Tuesday, September 14, 2010

Building a house in Africa

Curious how it's done?


My friend shows us the site next door where his oldest daughter and her new husband are building their home.  It will be a simple house, maybe about three hundred square feet.

Here, his daughter and son-in-law carry beams from the local sawmill to the building site.  You buy what you can afford, build with what you have.  Buy and build more later.


 They'll store the material in poppa's front yard where it will be watched over.



Construction is a friends & family type event.



This is the local lumber yard, about a quarter-mile from their site.  The nearest sawmill is another mile down the road, I think.


Individual boards are priced from about $1.50 to $7.50 here.  The local equivalent of a 4x4 costs about $10.


To give you an idea of the timeline, this photo is from last October.  Friends of ours walk past the site where the younger one will build a new home with her husband.
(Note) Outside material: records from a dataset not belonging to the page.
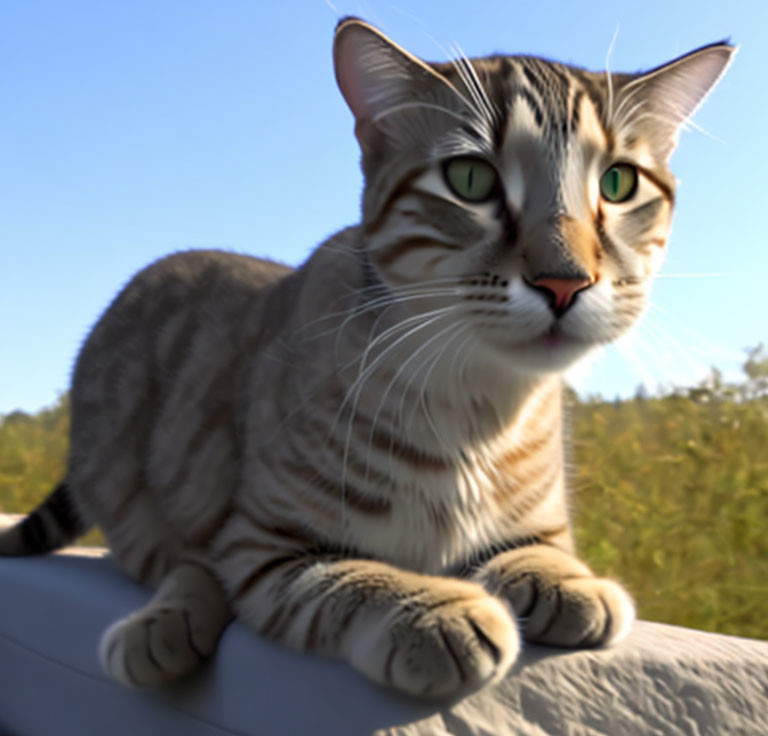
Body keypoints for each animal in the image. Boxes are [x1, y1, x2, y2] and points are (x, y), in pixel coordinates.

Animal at [0, 15, 732, 696]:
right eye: (471, 179)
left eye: (618, 183)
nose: (564, 282)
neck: (479, 412)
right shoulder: (266, 545)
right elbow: (349, 576)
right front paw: (434, 608)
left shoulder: (543, 528)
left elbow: (539, 552)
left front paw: (565, 582)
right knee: (187, 562)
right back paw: (162, 627)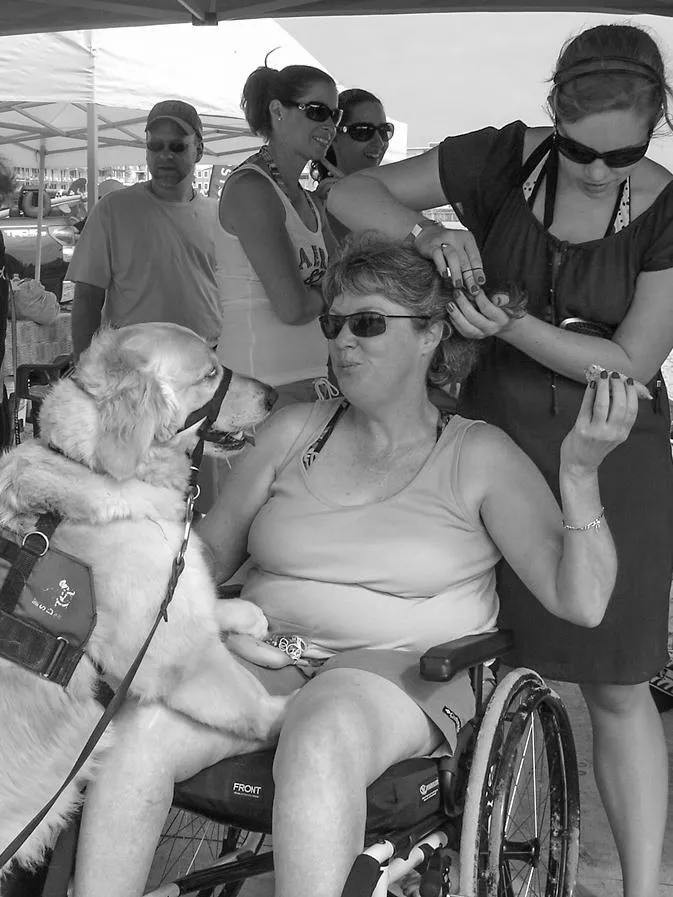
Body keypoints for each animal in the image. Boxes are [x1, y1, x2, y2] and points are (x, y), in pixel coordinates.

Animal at [0, 322, 286, 880]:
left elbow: (212, 603)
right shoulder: (176, 660)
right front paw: (297, 712)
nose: (274, 395)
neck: (95, 469)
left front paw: (250, 617)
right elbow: (260, 709)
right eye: (210, 373)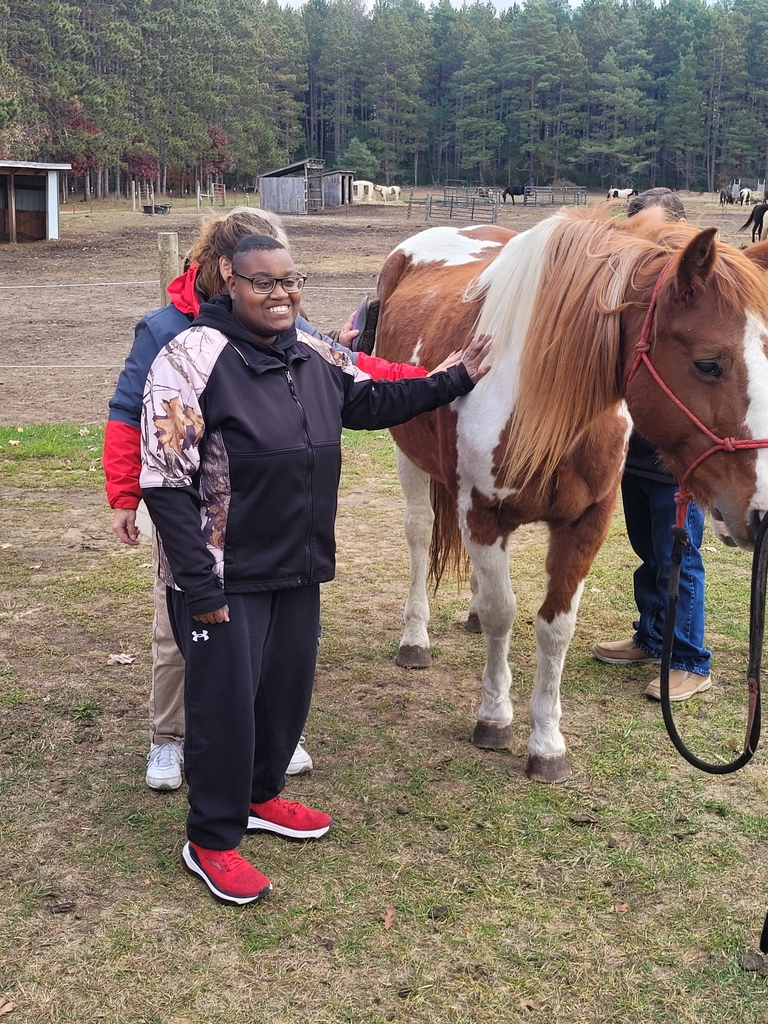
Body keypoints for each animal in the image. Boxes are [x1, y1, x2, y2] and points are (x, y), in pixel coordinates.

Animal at [373, 209, 768, 784]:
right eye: (709, 364)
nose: (760, 513)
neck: (540, 399)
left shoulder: (586, 522)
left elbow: (554, 628)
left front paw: (547, 744)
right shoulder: (482, 514)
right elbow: (504, 613)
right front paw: (495, 717)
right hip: (410, 458)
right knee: (420, 535)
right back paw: (415, 640)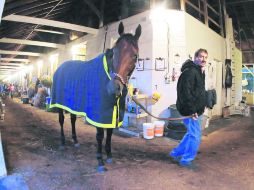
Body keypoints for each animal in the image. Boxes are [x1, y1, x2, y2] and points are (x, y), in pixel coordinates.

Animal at [49, 21, 141, 172]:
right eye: (114, 53)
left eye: (135, 56)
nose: (113, 87)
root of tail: (60, 67)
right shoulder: (99, 112)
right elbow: (100, 135)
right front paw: (100, 161)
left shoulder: (113, 111)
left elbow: (109, 133)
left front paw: (109, 155)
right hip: (60, 103)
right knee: (62, 120)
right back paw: (62, 142)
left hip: (73, 103)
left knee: (72, 120)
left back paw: (75, 140)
Here, 6 months later, the posts and frame are mostly in place.  It's the rainy season; a neighbor stops and poses on her way over to visit.
In August after perhaps 6-8 months of work, the house is in place.  This is quite a nice home for the area.  The metal roof will last perhaps 20 years, the unpainted wood maybe not so long.

These folks are fairly well off by community standards.  They have a water spigot (lower left in the photo) just a few meters from the porch.

The yellow vans are wrecked taxis they hope to repair and use to generate income.  It's a difficult prospect at best as parts must come from Europe.
You can see where the boys have replaced the boards on grandma's house.  Maintenance is pretty much a continuous process, like it is for us in some ways.  It helps having a number of competent men in the family that can do the labor.